Au Togo, les enseignants licenciés saisissent l'OIT
Photo d'élèves en classe à EPP Nouvelle Marche à Lomé (C) Alphonse Logo

Au Togo, les enseignants licenciés s’en remettent à l’arbitrage de l’OIT

Le Syndicat des Enseignants du Togo (SET) a confirmé, lundi, à l’Agence Anadolu avoir engagé cinq avocats pour dénoncer devant l’Organisation Internationale du Travail (OIT) « l’arbitraire » dont plus de 180 enseignants sont victimes de la part du gouvernement togolais dans le bras de fer qui oppose les deux entités depuis la mi-mars dernier.

Le SET a appelé à des grèves successives relativement bien suivies mi-mars en effet. Ces grèves courroucent le gouvernement. Ce dernier croyait en avoir fini quelques semaines plus tôt, avec les problèmes dans l’enseignement en signant un protocole d’accord avec plusieurs syndicats .

« Nous avons donné mandat à ces avocats de veiller à ce que justice soit rendue aux membres de notre syndicat. Ils ont été abusivement licenciés alors qu’ils ne faisaient qu’exercer leur droit de grève. Nous voulons être rétablis dans nos droits. » A indiqué à l’Agence Anadolu Kokou Mawouegna, secrétaire général du SET.

Encore faut-il le préciser, Kokou Mawouegna fait partie lui-même des enseignants en question.

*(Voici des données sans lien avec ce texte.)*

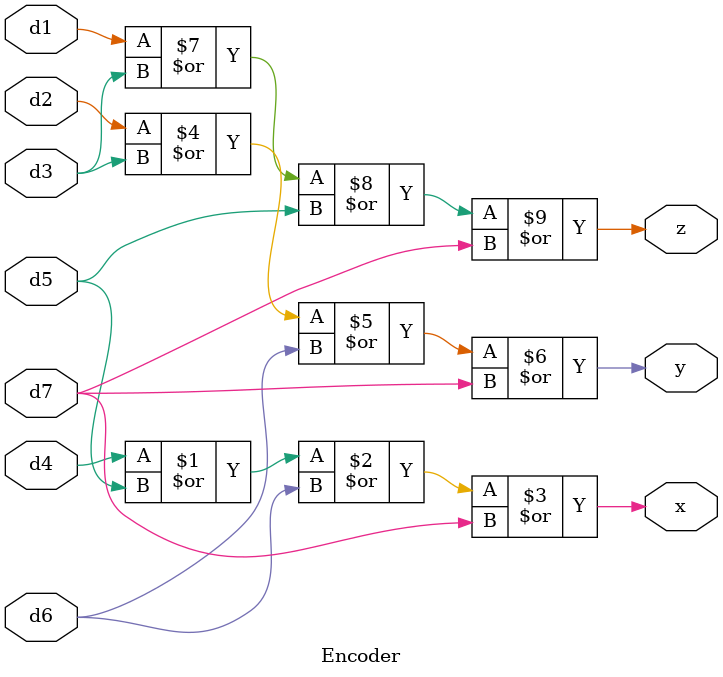
<source format=v>
`timescale 1ns / 1ns

module  Encoder( d1, d2 , d3, d4, d5, d6, d7, x, y, z );
input d1, d2, d3, d4, d5, d6, d7 ;

output x, y, z ;

assign x = d4 | d5 | d6 | d7 ;
assign y = d2 | d3 | d6 | d7 ;
assign z = d1 | d3 | d5 | d7 ;
	
endmodule



</source>
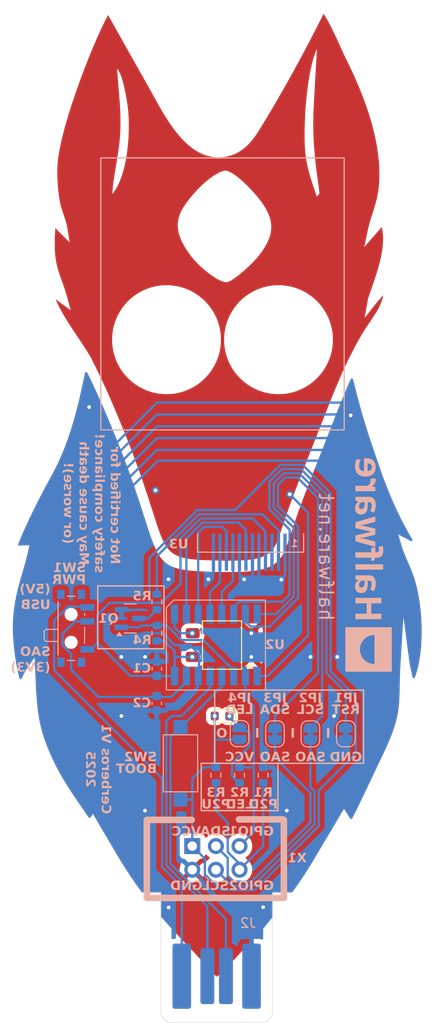
<source format=kicad_pcb>
(kicad_pcb
	(version 20240108)
	(generator "pcbnew")
	(generator_version "8.0")
	(general
		(thickness 1.6)
		(legacy_teardrops no)
	)
	(paper "A4")
	(layers
		(0 "F.Cu" signal)
		(31 "B.Cu" signal)
		(32 "B.Adhes" user "B.Adhesive")
		(33 "F.Adhes" user "F.Adhesive")
		(34 "B.Paste" user)
		(35 "F.Paste" user)
		(36 "B.SilkS" user "B.Silkscreen")
		(37 "F.SilkS" user "F.Silkscreen")
		(38 "B.Mask" user)
		(39 "F.Mask" user)
		(40 "Dwgs.User" user "User.Drawings")
		(41 "Cmts.User" user "User.Comments")
		(42 "Eco1.User" user "User.Eco1")
		(43 "Eco2.User" user "User.Eco2")
		(44 "Edge.Cuts" user)
		(45 "Margin" user)
		(46 "B.CrtYd" user "B.Courtyard")
		(47 "F.CrtYd" user "F.Courtyard")
		(48 "B.Fab" user)
		(49 "F.Fab" user)
		(50 "User.1" user)
		(51 "User.2" user)
		(52 "User.3" user)
		(53 "User.4" user)
		(54 "User.5" user)
		(55 "User.6" user)
		(56 "User.7" user)
		(57 "User.8" user)
		(58 "User.9" user)
	)
	(setup
		(pad_to_mask_clearance 0)
		(allow_soldermask_bridges_in_footprints no)
		(pcbplotparams
			(layerselection 0x00010dc_ffffffff)
			(plot_on_all_layers_selection 0x0000000_00000000)
			(disableapertmacros no)
			(usegerberextensions yes)
			(usegerberattributes no)
			(usegerberadvancedattributes no)
			(creategerberjobfile no)
			(dashed_line_dash_ratio 12.000000)
			(dashed_line_gap_ratio 3.000000)
			(svgprecision 4)
			(plotframeref no)
			(viasonmask no)
			(mode 1)
			(useauxorigin no)
			(hpglpennumber 1)
			(hpglpenspeed 20)
			(hpglpendiameter 15.000000)
			(pdf_front_fp_property_popups yes)
			(pdf_back_fp_property_popups yes)
			(dxfpolygonmode yes)
			(dxfimperialunits yes)
			(dxfusepcbnewfont yes)
			(psnegative no)
			(psa4output no)
			(plotreference yes)
			(plotvalue no)
			(plotfptext yes)
			(plotinvisibletext no)
			(sketchpadsonfab no)
			(subtractmaskfromsilk yes)
			(outputformat 1)
			(mirror no)
			(drillshape 0)
			(scaleselection 1)
			(outputdirectory "plots")
		)
	)
	(net 0 "")
	(net 1 "+3V3")
	(net 2 "GND")
	(net 3 "+5V")
	(net 4 "Net-(D1-K)")
	(net 5 "Net-(J2-D-)")
	(net 6 "Net-(J2-D+)")
	(net 7 "/I2C_SDA")
	(net 8 "Net-(JP3-A)")
	(net 9 "/I2C_SCL")
	(net 10 "/BACKLIGHT")
	(net 11 "Net-(Q1-D)")
	(net 12 "Net-(X1-GPIO2)")
	(net 13 "/IR{slash}SAO_P1")
	(net 14 "/SPI_DC")
	(net 15 "/SPI_RST")
	(net 16 "/SPI_SDA")
	(net 17 "/SPI_SCL")
	(net 18 "/TOUCH1")
	(net 19 "Net-(SW1-B)")
	(net 20 "Net-(JP1-B)")
	(net 21 "Net-(JP2-A)")
	(net 22 "Net-(U3-LEDK)")
	(net 23 "Net-(U1-OUT)")
	(footprint "LED_SMD:LED_0603_1608Metric" (layer "F.Cu") (at 65.43 129.54 180))
	(footprint "SAOv2:Simple_Addon_v2-SAO-2x3" (layer "F.Cu") (at 64.71 144.76))
	(footprint "OptoDevice:Everlight_IRM-H6xxT" (layer "F.Cu") (at 65.43 121.92 180))
	(footprint "Package_TO_SOT_SMD:SOT-23" (layer "B.Cu") (at 55.5475 119.065))
	(footprint "Resistor_SMD:R_0603_1608Metric" (layer "B.Cu") (at 58.42 117.285 -90))
	(footprint "Resistor_SMD:R_0603_1608Metric" (layer "B.Cu") (at 67.31 135.89 -90))
	(footprint "Jumper:SolderJumper-2_P1.3mm_Bridged_RoundedPad1.0x1.5mm" (layer "B.Cu") (at 74.93 131.46 -90))
	(footprint "Button_Switch_SMD:SW_SPDT_PCM12" (layer "B.Cu") (at 49.53 120.13 90))
	(footprint "Resistor_SMD:R_0603_1608Metric"
		(layer "B.Cu")
		(uuid "44d8eade-89b4-43bf-b6ad-3b80a3302b4a")
		(at 69.85 135.89 90)
		(descr "Resistor SMD 0603 (1608 Metric), square (rectangular) end terminal, IPC_7351 nominal, (Body size source: IPC-SM-782 page 72, https://www.pcb-3d.com/wordpress/wp-content/uploads/ipc-sm-782a_amendment_1_and_2.pdf), generated with kicad-footprint-generator")
		(tags "resistor")
		(property "Reference" "R1"
			(at -1.905 0 180)
			(layer "B.SilkS")
			(uuid "e5bc3f4f-6dbd-4009-863d-1679d10e422e")
			(effects
				(font
					(face "Segoe UI")
					(size 1 1)
					(thickness 0.15)
					(bold yes)
				)
				(justify mirror)
			)
			(render_cache "R1" 0
				(polygon
					(pts
						(xy 70.59665 138.21) (xy 70.374633 138.21) (xy 70.374633 137.834842) (xy 70.314793 137.834842)
						(xy 70.276936 137.843391) (xy 70.24323 137.86806) (xy 70.211234 137.90665) (xy 70.205238 137.9153)
						(xy 70.178262 137.957941) (xy 70.025121 138.21) (xy 69.770132 138.21) (xy 69.956245 137.919839)
						(xy 69.959897 137.914202) (xy 69.988241 137.873677) (xy 69.992664 137.867804) (xy 70.025121 137.829469)
						(xy 70.027509 137.826925) (xy 70.064933 137.793565) (xy 70.107431 137.771339) (xy 70.107431 137.768653)
						(xy 70.06253 137.752728) (xy 70.016573 137.728841) (xy 69.983007 137.704578) (xy 69.946719 137.668025)
						(xy 69.924026 137.635614) (xy 69.902267 137.589134) (xy 69.89036 137.543461) (xy 69.8886 137.521479)
						(xy 70.119888 137.521479) (xy 70.120574 137.536733) (xy 70.133798 137.585132) (xy 70.163851 137.625771)
						(xy 70.18105 137.639881) (xy 70.228862 137.661453) (xy 70.278401 137.667292) (xy 70.374633 137.667292)
						(xy 70.374633 137.391542) (xy 70.274493 137.391542) (xy 70.255771 137.392049) (xy 70.199757 137.40182)
						(xy 70.153858 137.428213) (xy 70.127286 137.470849) (xy 70.119888 137.521479) (xy 69.8886 137.521479)
						(xy 69.886391 137.493879) (xy 69.889543 137.445866) (xy 69.903548 137.389194) (xy 69.928759 137.340918)
						(xy 69.965174 137.301037) (xy 70.012794 137.269553) (xy 70.071618 137.246464) (xy 70.123089 137.234658)
						(xy 70.180863 137.227574) (xy 70.24494 137.225212) (xy 70.59665 137.225212)
					)
				)
				(polygon
					(pts
						(xy 69.224249 137.209581) (xy 69.224249 138.21) (xy 69.440648 138.21) (xy 69.440648 137.452602)
						(xy 69.481382 137.481513) (xy 69.482902 137.4824) (xy 69.528076 137.504706) (xy 69.534926 137.507557)
						(xy 69.582653 137.524082) (xy 69.591834 137.526608) (xy 69.641184 137.536667) (xy 69.650209 137.537843)
						(xy 69.650209 137.35515) (xy 69.603446 137.340348) (xy 69.553299 137.32141) (xy 69.505061 137.299848)
						(xy 69.490962 137.292868) (xy 69.445505 137.268467) (xy 69.402863 137.242588) (xy 69.359207 137.212413)
						(xy 69.355407 137.209581)
					)
				)
			)
		)
		(property "Value" "DNP"
			(at 0 -1.43 90)
			(layer "B.Fab")
			(uuid "71dc67a5-a389-4d6f-8b2f-5eaed2379972")
			(effects
				(font
					(face "Segoe UI")
					(size 1 1)
					(thickness 0.15)
					(bold yes)
				)
				(justify mirror)
			)
			(render_cache "DNP" 90
				(polygon
					(pts
						(xy 68.835 134.852944) (xy 68.832855 134.911051) (xy 68.82642 134.966182) (xy 68.815697 135.018335)
						(xy 68.800683 135.067512) (xy 68.781381 135.113712) (xy 68.757788 135.156935) (xy 68.729906 135.197182)
						(xy 68.697735 135.234452) (xy 68.680185 135.251813) (xy 68.633145 135.290316) (xy 68.581586 135.321818)
						(xy 68.537084 135.34198) (xy 68.48969 135.357661) (xy 68.439402 135.368862) (xy 68.386222 135.375582)
						(xy 68.33015 135.377822) (xy 68.300622 135.37731) (xy 68.24438 135.373209) (xy 68.191886 135.365008)
						(xy 68.143143 135.352706) (xy 68.077058 135.326565) (xy 68.019409 135.291197) (xy 67.970197 135.246603)
						(xy 67.929421 135.192782) (xy 67.897081 135.129736) (xy 67.880208 135.082579) (xy 67.867085 135.031321)
						(xy 67.857711 134.975963) (xy 67.852087 134.916504) (xy 67.850212 134.852944) (xy 67.850212 134.834382)
						(xy 68.030952 134.834382) (xy 68.032926 134.878726) (xy 68.040505 134.927704) (xy 68.056532 134.979007)
						(xy 68.080296 135.024022) (xy 68.111796 135.062749) (xy 68.138451 135.08625) (xy 68.180696 135.11246)
						(xy 68.228691 135.130863) (xy 68.282436 135.141458) (xy 68.33308 135.144326) (xy 68.378113 135.142323)
						(xy 68.428121 135.134629) (xy 68.480908 135.11836) (xy 68.527711 135.094237) (xy 68.568531 135.062261)
						(xy 68.593439 135.035095) (xy 68.621218 134.991953) (xy 68.640723 134.942851) (x
... [758623 chars truncated]
</source>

Gilbert Bawara, ministre du Travail, de la fonction publique et des reformes administratives avait décidé en effet par arrêtés, de les relever de leur fonction enseignante. Il les a d’abord mis à la disposition de l’administration publique. Puis en licencié 112 d’entre eux purement et simplement.

Le bras de fer

Ces enseignants sont sur le coup de plusieurs chefs d’accusations dues aux  depuis mi-mars. On parle  »d’incivisme notoire »,  »d’incitation à la violence, à la désobéissance et à la révolte ». On les accuse également d’avoir posé des actes ayant  »entrainé des perturbations et troubles en milieux scolaires et dans certaines localités ».

« Faux ! », réplique le SET. Le Syndicat des enseignants du Togo va contre-attaquer le gouvernement devant l’OIT. Parce qu’affirme-t-elle, « la justice togolaise n’inspire plus confiance ».

« Les faits qui nous sont reprochés ne sont pas avérés. Nous sommes victimes de l’arbitraire et d’excès du pouvoir que les organisations internationales doivent corriger ». A insisté Kokou Mawouegna.

Et ce n’est pas tout. Il poursuite en disant que le syndicat a reçu le mandat de mener d’autres actions auprès d’autres juridictions internationales. Il évoque à titre de précision, une action de recours devant la cour de justice de la CEDEAO dans les jours à venir.

L’objectif étant de voir qui d’entre le gouvernement togolais et les enseignants grévistes, a raison dans ce bras de fer engagé depuis mi-mars 2022.

Les revendications des enseignants

Pour rappel, le Syndicat des enseignants du Togo a déposé sur la table du gouvernement une liste de cinq revendications. Il réclame « le paiement d’une prime mensuelle de logement de 50 000 Fcfa (environ 100 dollars) pour tout enseignant sans distinction en conformité avec la réforme de l’enseignement de 1975 ».

Il exige également « une prime annuelle d’éloignement d’au moins 300 francs CFA/km (0,6 dollar environ) ». Le SET demande aussi « l’intégration dans la fonction publique des enseignants volontaires exerçant ou ayant exercé dans un établissement public pendant 3 ans au moins et disposant de qualification professionnelle requise ». Il demande en outre « une allocation de mutation d’au moins 100 000 francs CFA (soit 200 dollars) pour l’interrégional ». Puis « une allocation de mutation d’au moins 60 000 francs CFA (soit 120 dollars) pour l’intrarégional ».

Des revendications que le gouvernement rejette au motif que l’organisation syndicale, pourtant dument constituée, n’est pas légale.

A noter que juste avant ces revendications, le gouvernement avait conclu un accord avec d’autres organisations syndicales dans lesquelles, les nouveaux grévistes ne se reconnaissent pas.